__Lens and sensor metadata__
BEGIN

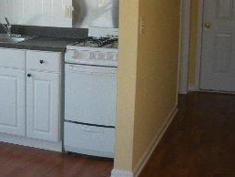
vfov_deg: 22.3
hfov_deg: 29.4
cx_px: 60
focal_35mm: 65
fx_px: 442
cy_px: 33
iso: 200
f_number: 3.5
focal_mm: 6.3
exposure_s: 1/58.8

END

__Prompt__
Your answer should be a precise transcript of the entries, minus the pictures.

__Your solution__
vfov_deg: 22.3
hfov_deg: 29.4
cx_px: 60
focal_35mm: 65
fx_px: 442
cy_px: 33
iso: 200
f_number: 3.5
focal_mm: 6.3
exposure_s: 1/58.8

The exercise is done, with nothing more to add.